Circuit Breaker¶

Circuit breakers protect your system against cascading failures by automatically stopping requests to unhealthy providers. When a provider fails repeatedly, the circuit "opens" and requests are rejected immediately (or rerouted to a fallback) until the provider recovers.

Unlike rule-based features (deduplication, suppression, etc.), circuit breakers operate at the infrastructure level and apply automatically to every request targeting a provider — no rules required.

How It Works¶

stateDiagram-v2
    [*] --> Closed
    Closed --> Open : Consecutive failures >= threshold
    Open --> HalfOpen : Recovery timeout elapsed
    HalfOpen --> Closed : Consecutive successes >= threshold
    HalfOpen --> Open : Any failure

States¶

State	Behavior
Closed	Normal operation. Requests flow through to the provider. Failures are counted.
Open	Provider is unhealthy. Requests are rejected immediately with `CircuitOpen` (or rerouted to a fallback).
HalfOpen	Recovery probe. A single request is allowed through to test provider health. Additional requests are rejected until the probe completes.

Transition Rules¶

Closed -> Open: After failure_threshold consecutive retryable failures (connection errors, timeouts). Non-retryable errors (validation, auth) do not count.
Open -> HalfOpen: After recovery_timeout elapses since the last failure.
HalfOpen -> Closed: After success_threshold consecutive successful probes.
HalfOpen -> Open: On any probe failure.

Configuration¶

TOML (Server)¶

acteon.toml

# ─── Circuit Breaker ────────────────────────────────────
[circuit_breaker]
enabled = true
failure_threshold = 5        # Consecutive failures to open
success_threshold = 2        # Consecutive successes to close
recovery_timeout_seconds = 60 # Seconds before probing

# Per-provider overrides
[circuit_breaker.providers.email]
failure_threshold = 10
recovery_timeout_seconds = 120
fallback_provider = "webhook"

[circuit_breaker.providers.sms]
fallback_provider = "push-notification"

Parameters¶

Default (applies to all providers)¶

Parameter	Type	Default	Description
`enabled`	bool	`false`	Enable circuit breakers
`failure_threshold`	u32	`5`	Consecutive failures before opening
`success_threshold`	u32	`2`	Consecutive successes in `HalfOpen` to close
`recovery_timeout_seconds`	u64	`60`	Seconds in `Open` before probing

Per-provider overrides¶

Parameter	Type	Required	Description
`failure_threshold`	u32	No	Override default failure threshold
`success_threshold`	u32	No	Override default success threshold
`recovery_timeout_seconds`	u64	No	Override default recovery timeout
`fallback_provider`	string	No	Provider to reroute to when circuit is open

Per-provider fields inherit from the defaults when not specified.

(Dataset records)
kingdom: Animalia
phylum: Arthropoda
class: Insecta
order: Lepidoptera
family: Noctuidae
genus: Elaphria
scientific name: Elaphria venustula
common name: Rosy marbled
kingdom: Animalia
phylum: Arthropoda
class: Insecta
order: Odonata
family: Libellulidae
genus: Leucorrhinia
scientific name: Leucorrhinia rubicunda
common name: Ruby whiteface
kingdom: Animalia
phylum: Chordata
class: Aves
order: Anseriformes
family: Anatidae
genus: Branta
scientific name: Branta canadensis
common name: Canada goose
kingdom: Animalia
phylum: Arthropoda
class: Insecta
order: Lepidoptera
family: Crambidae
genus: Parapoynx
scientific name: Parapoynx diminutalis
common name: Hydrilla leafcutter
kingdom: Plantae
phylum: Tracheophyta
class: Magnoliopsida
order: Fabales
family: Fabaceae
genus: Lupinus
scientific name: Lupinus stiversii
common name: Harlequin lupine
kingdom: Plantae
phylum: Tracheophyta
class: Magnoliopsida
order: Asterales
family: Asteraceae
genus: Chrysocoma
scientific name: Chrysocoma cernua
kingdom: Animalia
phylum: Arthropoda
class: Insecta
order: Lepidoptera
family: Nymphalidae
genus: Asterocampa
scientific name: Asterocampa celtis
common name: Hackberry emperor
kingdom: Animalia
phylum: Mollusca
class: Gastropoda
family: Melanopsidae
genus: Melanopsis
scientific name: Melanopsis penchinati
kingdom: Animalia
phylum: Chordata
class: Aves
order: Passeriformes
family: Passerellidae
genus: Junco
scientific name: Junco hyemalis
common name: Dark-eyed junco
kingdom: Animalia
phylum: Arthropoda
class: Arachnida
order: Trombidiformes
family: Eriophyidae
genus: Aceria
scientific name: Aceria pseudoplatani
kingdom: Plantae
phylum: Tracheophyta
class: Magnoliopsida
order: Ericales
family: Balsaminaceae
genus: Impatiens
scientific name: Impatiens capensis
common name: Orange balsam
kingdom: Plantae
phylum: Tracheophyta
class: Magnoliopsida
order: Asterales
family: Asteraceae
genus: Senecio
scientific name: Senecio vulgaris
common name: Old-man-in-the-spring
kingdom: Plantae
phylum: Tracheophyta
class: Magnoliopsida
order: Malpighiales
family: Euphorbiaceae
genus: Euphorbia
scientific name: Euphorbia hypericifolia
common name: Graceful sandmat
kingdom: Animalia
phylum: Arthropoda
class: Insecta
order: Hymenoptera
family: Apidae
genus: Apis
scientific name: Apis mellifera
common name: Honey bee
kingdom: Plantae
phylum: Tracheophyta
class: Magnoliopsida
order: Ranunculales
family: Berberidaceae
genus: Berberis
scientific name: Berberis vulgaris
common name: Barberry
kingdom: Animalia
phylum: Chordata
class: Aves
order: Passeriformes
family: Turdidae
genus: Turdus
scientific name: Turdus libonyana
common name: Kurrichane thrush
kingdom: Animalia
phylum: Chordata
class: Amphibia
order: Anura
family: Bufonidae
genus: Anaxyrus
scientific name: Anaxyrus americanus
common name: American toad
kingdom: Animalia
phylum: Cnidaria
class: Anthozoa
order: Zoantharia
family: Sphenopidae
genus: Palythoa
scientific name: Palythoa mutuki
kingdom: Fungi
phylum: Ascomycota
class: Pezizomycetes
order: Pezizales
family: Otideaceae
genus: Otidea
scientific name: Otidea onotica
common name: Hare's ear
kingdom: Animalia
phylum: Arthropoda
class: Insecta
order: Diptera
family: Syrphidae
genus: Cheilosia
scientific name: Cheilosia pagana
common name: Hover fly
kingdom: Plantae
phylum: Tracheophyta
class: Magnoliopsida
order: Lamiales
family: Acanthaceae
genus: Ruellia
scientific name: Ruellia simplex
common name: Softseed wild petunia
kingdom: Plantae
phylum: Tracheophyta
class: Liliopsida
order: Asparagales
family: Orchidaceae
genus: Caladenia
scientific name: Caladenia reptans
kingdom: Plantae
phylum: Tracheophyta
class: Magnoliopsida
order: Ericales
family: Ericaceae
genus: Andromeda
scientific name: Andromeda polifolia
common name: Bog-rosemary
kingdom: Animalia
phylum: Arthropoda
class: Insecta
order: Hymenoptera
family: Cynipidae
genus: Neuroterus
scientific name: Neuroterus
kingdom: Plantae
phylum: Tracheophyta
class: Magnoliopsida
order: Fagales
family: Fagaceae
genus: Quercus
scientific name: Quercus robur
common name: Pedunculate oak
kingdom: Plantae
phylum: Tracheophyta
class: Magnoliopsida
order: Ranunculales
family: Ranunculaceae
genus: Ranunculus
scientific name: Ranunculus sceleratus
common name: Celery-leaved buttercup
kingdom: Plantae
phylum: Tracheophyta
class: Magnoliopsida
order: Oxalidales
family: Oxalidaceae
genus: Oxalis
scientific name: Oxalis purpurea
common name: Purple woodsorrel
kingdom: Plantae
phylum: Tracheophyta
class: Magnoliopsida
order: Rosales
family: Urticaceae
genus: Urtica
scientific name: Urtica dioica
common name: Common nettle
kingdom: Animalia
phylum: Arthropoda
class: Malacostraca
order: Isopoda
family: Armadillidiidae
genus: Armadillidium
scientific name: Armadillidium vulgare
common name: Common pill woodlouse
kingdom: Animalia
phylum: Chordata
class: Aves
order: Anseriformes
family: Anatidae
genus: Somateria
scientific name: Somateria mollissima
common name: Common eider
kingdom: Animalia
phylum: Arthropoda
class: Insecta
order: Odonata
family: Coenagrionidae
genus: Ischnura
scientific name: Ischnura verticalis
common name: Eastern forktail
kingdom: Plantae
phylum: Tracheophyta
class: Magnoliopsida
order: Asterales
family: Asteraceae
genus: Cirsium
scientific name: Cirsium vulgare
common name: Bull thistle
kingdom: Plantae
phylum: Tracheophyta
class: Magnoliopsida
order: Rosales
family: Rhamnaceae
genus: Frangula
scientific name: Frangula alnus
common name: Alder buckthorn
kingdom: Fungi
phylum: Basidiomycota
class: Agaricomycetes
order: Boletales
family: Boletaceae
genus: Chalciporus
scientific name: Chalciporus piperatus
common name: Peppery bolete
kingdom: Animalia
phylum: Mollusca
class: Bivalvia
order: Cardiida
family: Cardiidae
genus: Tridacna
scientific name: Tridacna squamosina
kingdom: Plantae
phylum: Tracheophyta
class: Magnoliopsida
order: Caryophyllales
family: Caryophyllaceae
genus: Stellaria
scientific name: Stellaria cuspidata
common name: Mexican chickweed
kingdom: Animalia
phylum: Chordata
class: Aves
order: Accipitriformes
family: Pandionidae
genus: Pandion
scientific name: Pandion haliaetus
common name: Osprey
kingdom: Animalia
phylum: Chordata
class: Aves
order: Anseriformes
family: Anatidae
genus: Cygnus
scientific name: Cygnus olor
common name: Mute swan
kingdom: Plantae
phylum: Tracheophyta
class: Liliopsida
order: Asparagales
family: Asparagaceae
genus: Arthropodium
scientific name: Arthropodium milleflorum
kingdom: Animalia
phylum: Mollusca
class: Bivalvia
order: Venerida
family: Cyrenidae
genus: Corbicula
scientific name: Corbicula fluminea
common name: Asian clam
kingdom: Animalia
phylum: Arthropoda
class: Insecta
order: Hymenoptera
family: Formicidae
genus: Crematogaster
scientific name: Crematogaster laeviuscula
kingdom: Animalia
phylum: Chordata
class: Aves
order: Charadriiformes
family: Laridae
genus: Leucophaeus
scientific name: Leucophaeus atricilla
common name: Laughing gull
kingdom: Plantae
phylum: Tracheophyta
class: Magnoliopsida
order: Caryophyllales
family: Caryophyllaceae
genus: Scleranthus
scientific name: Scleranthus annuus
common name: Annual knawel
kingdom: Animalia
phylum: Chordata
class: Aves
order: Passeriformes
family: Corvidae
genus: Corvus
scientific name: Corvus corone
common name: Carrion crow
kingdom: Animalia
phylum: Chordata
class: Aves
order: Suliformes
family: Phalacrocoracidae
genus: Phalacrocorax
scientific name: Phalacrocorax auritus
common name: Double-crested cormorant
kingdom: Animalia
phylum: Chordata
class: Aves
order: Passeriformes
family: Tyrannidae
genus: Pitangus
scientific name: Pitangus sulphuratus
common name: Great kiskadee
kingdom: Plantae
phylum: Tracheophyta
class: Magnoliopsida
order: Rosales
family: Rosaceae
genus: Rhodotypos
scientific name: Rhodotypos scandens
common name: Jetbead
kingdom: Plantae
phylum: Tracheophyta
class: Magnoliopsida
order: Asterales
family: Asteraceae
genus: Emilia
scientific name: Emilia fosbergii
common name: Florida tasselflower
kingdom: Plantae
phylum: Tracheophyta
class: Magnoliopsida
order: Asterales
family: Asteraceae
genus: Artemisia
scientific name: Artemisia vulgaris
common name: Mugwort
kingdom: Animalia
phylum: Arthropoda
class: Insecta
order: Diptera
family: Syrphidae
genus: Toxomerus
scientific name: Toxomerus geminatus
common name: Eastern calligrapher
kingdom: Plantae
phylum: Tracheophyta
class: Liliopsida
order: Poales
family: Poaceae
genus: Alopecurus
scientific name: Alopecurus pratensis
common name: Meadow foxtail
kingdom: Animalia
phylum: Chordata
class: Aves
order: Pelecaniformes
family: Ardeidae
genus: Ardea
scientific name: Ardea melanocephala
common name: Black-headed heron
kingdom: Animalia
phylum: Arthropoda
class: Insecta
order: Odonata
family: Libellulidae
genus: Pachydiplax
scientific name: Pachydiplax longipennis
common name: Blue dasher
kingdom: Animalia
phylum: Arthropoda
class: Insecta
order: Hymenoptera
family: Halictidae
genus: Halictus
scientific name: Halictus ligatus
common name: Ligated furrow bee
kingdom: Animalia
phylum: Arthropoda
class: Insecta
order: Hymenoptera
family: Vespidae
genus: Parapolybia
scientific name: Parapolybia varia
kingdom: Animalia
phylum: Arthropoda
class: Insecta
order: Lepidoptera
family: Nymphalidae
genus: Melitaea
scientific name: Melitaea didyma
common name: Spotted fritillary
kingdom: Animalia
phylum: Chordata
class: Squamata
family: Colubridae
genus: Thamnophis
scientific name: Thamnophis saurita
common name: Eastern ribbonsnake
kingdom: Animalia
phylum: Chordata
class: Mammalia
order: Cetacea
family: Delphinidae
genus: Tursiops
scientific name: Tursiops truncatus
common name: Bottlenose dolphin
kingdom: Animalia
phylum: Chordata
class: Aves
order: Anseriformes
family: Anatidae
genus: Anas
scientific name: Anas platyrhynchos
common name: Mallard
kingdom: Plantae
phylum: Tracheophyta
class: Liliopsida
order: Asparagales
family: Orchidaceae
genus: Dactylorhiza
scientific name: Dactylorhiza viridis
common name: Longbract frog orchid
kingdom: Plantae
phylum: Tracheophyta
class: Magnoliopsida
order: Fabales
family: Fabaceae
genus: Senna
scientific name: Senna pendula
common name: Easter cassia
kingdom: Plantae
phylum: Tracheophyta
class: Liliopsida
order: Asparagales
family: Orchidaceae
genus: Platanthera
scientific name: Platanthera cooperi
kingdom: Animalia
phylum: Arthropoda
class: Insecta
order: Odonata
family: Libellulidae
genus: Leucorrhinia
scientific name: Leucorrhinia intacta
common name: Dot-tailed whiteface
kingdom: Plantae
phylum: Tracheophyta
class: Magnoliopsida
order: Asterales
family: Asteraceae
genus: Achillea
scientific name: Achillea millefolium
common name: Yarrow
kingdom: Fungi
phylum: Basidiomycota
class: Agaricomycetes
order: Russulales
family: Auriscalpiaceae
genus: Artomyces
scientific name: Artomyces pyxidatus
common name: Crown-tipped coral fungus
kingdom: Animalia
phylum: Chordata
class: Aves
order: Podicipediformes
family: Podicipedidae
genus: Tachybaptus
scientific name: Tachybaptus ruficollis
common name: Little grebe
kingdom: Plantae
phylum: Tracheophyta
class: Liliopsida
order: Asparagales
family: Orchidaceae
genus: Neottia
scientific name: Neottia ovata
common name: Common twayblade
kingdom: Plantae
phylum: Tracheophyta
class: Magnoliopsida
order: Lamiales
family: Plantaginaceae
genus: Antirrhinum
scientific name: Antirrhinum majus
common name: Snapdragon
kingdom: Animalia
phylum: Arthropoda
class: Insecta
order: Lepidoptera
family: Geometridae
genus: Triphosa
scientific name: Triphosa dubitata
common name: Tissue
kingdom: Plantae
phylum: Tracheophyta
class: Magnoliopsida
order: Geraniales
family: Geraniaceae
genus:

TO-DO LIST:
1. Revise the circuit breaker text from "Closed -> Open: After" to "consecutive successful probes.", putting "successive" in place of "consecutive".
2. Do the following statements agree with the circuit breaker text? Answer yes or no for each, quoting the words that decide it.
(a) Non-retryable errors such as validation and auth count toward the failure threshold.
(b) In the HalfOpen state, a single request is allowed through to test provider health.
(c) Circuit breakers apply only to requests that match a rule.

RESPONSES TO THE EXERCISE:
1.
Closed -> Open: After failure_threshold successive retryable failures (connection errors, timeouts). Non-retryable errors (validation, auth) do not count.
Open -> HalfOpen: After recovery_timeout elapses since the last failure.
HalfOpen -> Closed: After success_threshold successive successful probes.

2.
(a) No: "Non-retryable errors (validation, auth) do not count."
(b) Yes: "A single request is allowed through to test provider health."
(c) No: "apply automatically to every request targeting a provider — no rules required."